Sunday, 18 October 2009

more homework

Another bit of prep-work for L'Amour Electronique this weekend:

Last Friday night BBC4 showed Synth Britannia
SYNOPSIS
"Documentary following a generation of post-punk musicians who took the synthesiser from the experimental fringes to the centre of the pop stage.

In the late 1970s, small pockets of electronic artists including the Human League, Daniel Miller and Cabaret Voltaire were inspired by Kraftwerk and JG Ballard and dreamt of the sound of the future against the backdrop of bleak, high-rise Britain.

The crossover moment came in 1979 when Gary Numan's appearance on Top of the Pops with Tubeway Army's Are Friends Electric heralded the arrival of synthpop. Four lads from Basildon known as Depeche Mode would come to own the new sound whilst post-punk bands like Ultravox, Soft Cell, OMD and Yazoo took the synth out of the pages of the NME and onto the front page of Smash Hits.

By 1983, acts like Pet Shop Boys and New Order were showing that the future of electronic music would lie in dance music.

Contributors include Philip Oakey, Vince Clarke, Martin Gore, Bernard Sumner, Gary Numan and Neil Tennant."

[available on the iPlayer for 5 more days.]

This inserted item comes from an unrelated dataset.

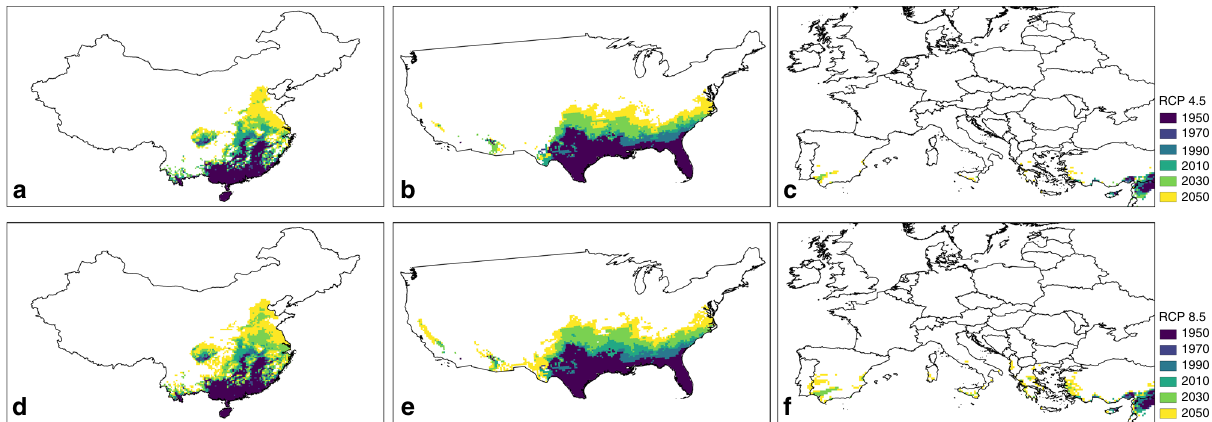
Fig. 4 Expansion of invasion frontiers of Ae. aegypti in China, USA and Europe from 1950 – 2050 under RCPs 4.5 and 8.5. Invasion frontiers of Ae. aegypti were estimated at decadal intervals for China, USA and Europe based on LCC predictions. The frontier threshold was set at ≥ 10 LCC based on the frequencies of LCC values extracted to the historical occurrence records of Ae. aegypti . The colour scheme represents the frontier contour lines in separate decadal intervals (1950, 1970, 1990, 2010, 2030 and 2050). Shifts in the invasion frontiers are shown for: ( a ) China under RCP 4.5, ( b ) USA under RCP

I particularly enjoyed the footage of Walter-now-Wendy Carlos with a Moog modular system towering over him, and Daniel Miller in his analogue-nest showing off Kraftwerk's original Autobahn vocoder *drooooool*

ADDITIONAL VIEWING: Synth Britannia at The BBC



TIP: don't watch either of them with a pair of Synth-nerds like Verity and I, we'll only sit there going "That's not a MiniKorg 700s, it's a MiniKorg 700", and wondering why they didn't choose some better Roxy Music footage with more Eno synth-action.